The famous MAME emulator approach is to emulate arcade games circuit by circuit: a no compromised and time-consuming approach for the sake of emulation accuracy. Replicating the original hardware via software is fully legal - what's not is running the exact software these machines were running in the arcades.

Final Burn instead offers a set of speed hacks for some emulated games: instead of cloning how the hardware works, speed hacks approximate just what the hardware did resulting in faster but less accurate emulation. Final Burn, together with more speed-hack emulators, is the fortune of many Chinese hardware producers since allows to cheap portable console and desktop arcade machines to run great glories from the past - even a dozen of different systems on the same machine.

Okay. Not without one or two copyright infringements - but probably not in the motherland, which lived few turbulent years of video game bans.

Emulation of old games is not a problem at all today: there are a lot of solutions that work on common and even cheap machines - copyright apart.
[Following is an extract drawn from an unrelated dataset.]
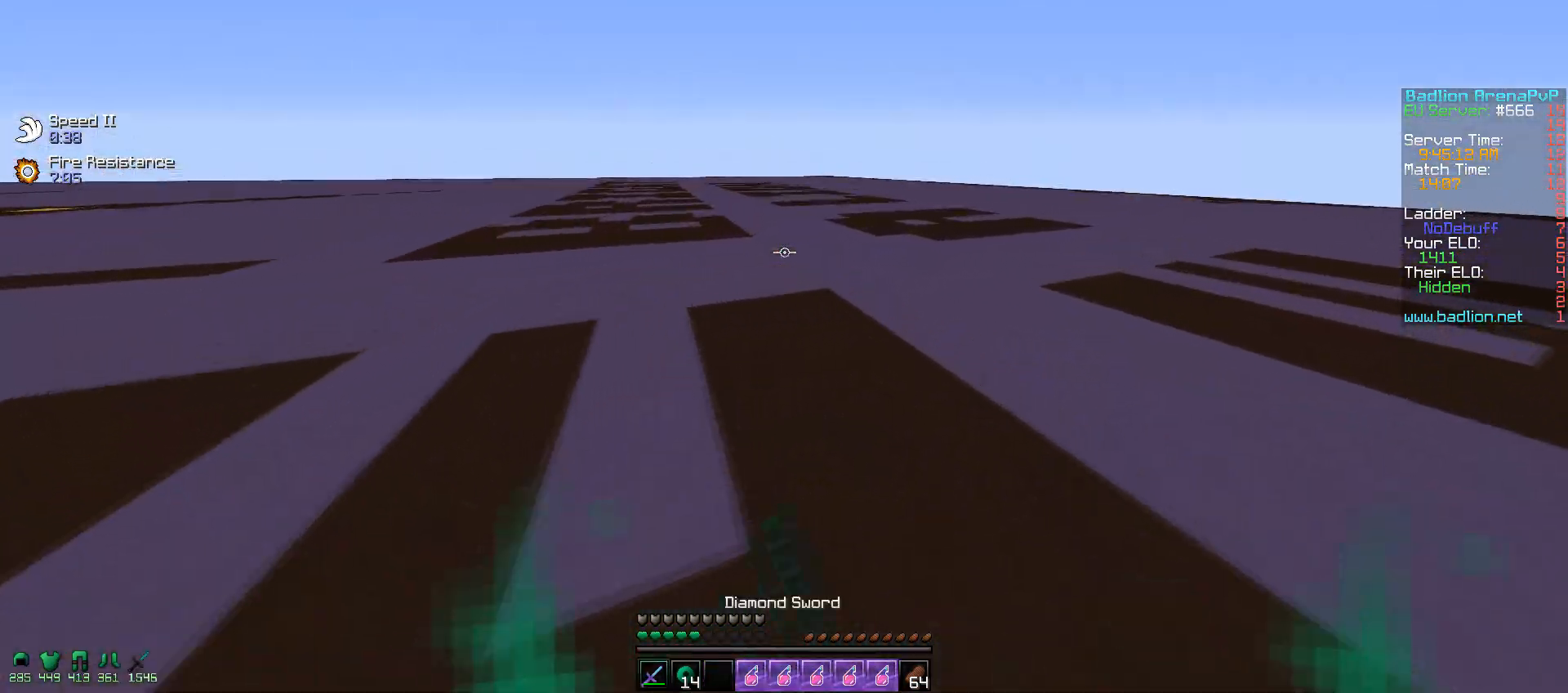
{"keys": ["d", "w"], "mouse": ["left"], "events": [[17, "w", "up"], [50, "mouse_left", "down"], [117, "mouse_left", "up"], [150, "s", "down"], [217, "a", "down"], [250, "d", "up"], [317, "s", "up"], [400, "d", "down"], [400, "w", "down"], [467, "a", "up"], [500, "mouse_left", "down"]]}
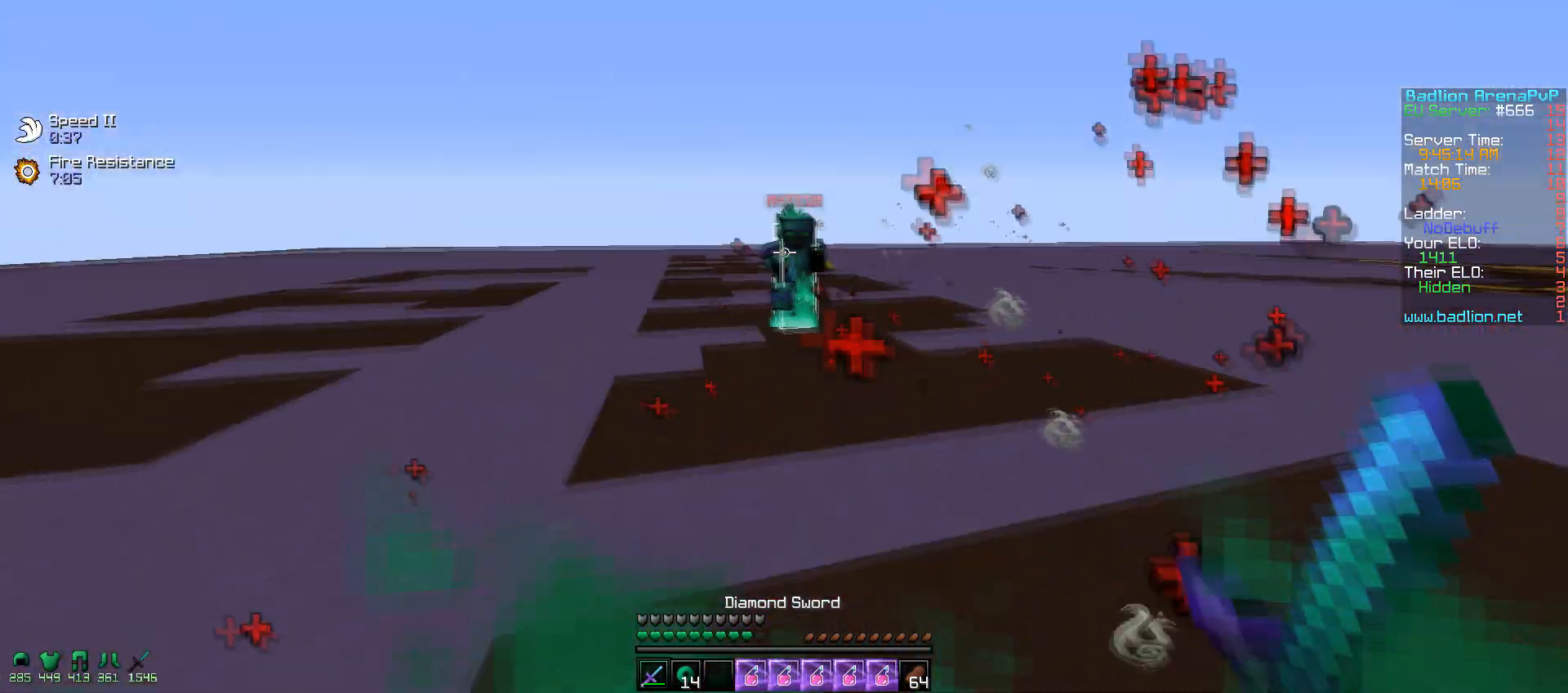
{"keys": ["a", "d", "w"], "mouse": ["left"], "events": [[67, "mouse_left", "up"], [100, "mouse_left", "down"], [217, "mouse_left", "up"], [300, "mouse_left", "down"], [367, "mouse_left", "up"], [400, "a", "down"], [450, "mouse_left", "down"]]}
Even if you want to play by the rules there are official version of these knock-off consoles, which accurately resembles the original hardware but are limited to play just a few games of a single system-Unsurprisingly enough the thirst of retrogaming is so unstoppable that you can even break these limits with few hacks and turn these games back to their original cheap console glory and play more systems.

The need of preserving old games and the desire of playing them again burns. We're using all the software tricks and mastery we know to make hardware immortal. We are even mimicking the original shapes to make their ergonomy immortal. But that's not enough.

Old school pixel art was built for make use of old CRT displays imperfections and that's why most of the emulated games graphics looks dry on LCD displays. And even the audio is not the same: music and sound effects coming from the old speakers built-in into arcade cabinets sounded warmer than the one coming from modern sound systems. And that's really just the tip of the iceberg.

Experiencing old school gaming without its defects is like judging history without considering its context: we're just making up an alternate history.But fear not: there probably is no solution. Even if SEGA tried hard and used virtual reality in order to bring you to your old bedroom we can just give a glimpse of what old school gaming looked to newer generations... and a frustrating stripped down one to oldsters, now filled with preconceptions and fake memories.

Oh, sorry. I was missing the point.

We can emulate the people we respect tearing their life apart and trying hard on cloning it. Or we can fill our lives with speed-hacks and reach their same goals as fast as we can, even if the result isn't accurate. We can be a cheap copy their shape and then hack ourselves to be multiple persons. But that's not enough: even if we can fake our reality to be closer to our mentors', we're just dry interpretations of them which is missing the context.

The best we can do is to be their alternate history, which frustrates the oldsters and disappoints the youngsters. Inevitably becoming a brand new and ever-changing individual in the process - hoping to be badly emulated in the future.

Plot!

This time I've ported a Chip-8 interpreter, which was used on 1970s 8-bit microcomputers, using the Wright! Engine. Yeah - a Chip-8 interpreter described by a JSON file. While it's a pretty raw implementation and I've built-in just a few public domain game ROMs, this last but two entry is very important: the whole Wright! project has been inspired by years of emulations... and I'm closing my own circle with a true one.

On the game selector menu use UP/DOWN for changing game and the A BUTTON for playing it. Every game has its own controls but most of them are using UP/DOWN/LEFT/RIGHT and the A BUTTON. Hold down A+B for a while to go back to the game selector.